BRASILIA (Reuters) – Brazil’s central bank is aiming for inflation in 2023 “around” the 3.25% target but less than 4%, its chief, Roberto Campos Neto, said on Thursday, as policymakers hike interest rates to cool surging consumer prices in Latin America’s largest economy.
When it raised its key interest rate to 13.25% last week and penciled in another hike for August, the central bank said it was looking to ensure inflation next year converged “around the target” rather than “to its target.”
“Around is less than 4%, just to make that very clear,” Campos Neto said in an online news conference. He repeated the central bank’s guidance that interest rates would rise and stay in significantly contractionary territory for longer to fight inflation.
Consumer prices grew at an 11.7% rate in the 12 months through May.
According to Campos Neto, that strategy is necessary because of uncertainty marking Brazil’s inflation path.
Despite government proposals to lower fuel prices, Campos Neto said policymakers have not seen a relevant change in the balance of risks for inflation, which he indicated were still not tilted to the upside.
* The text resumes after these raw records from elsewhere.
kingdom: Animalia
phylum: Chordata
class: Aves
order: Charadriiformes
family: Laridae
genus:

On a more positive note, the central bank earlier on Thursday lifted its economic growth outlook for 2022 to 1.7% from 1%, on the back of a stronger-than-expected performance in the first quarter.
When asked about Brazilian presidential candidate Luiz Inacio Lula da Silva’s economic program and its criticism of the country’s “passive orientation towards exchange rate policy in recent years,” Campos Neto said the central bank believes in a floating exchange rate and will stick with that stance.
Lula, a leftist former president, is leading far-right President Jair Bolsonaro in opinion polls ahead of the Oct. 2 elections.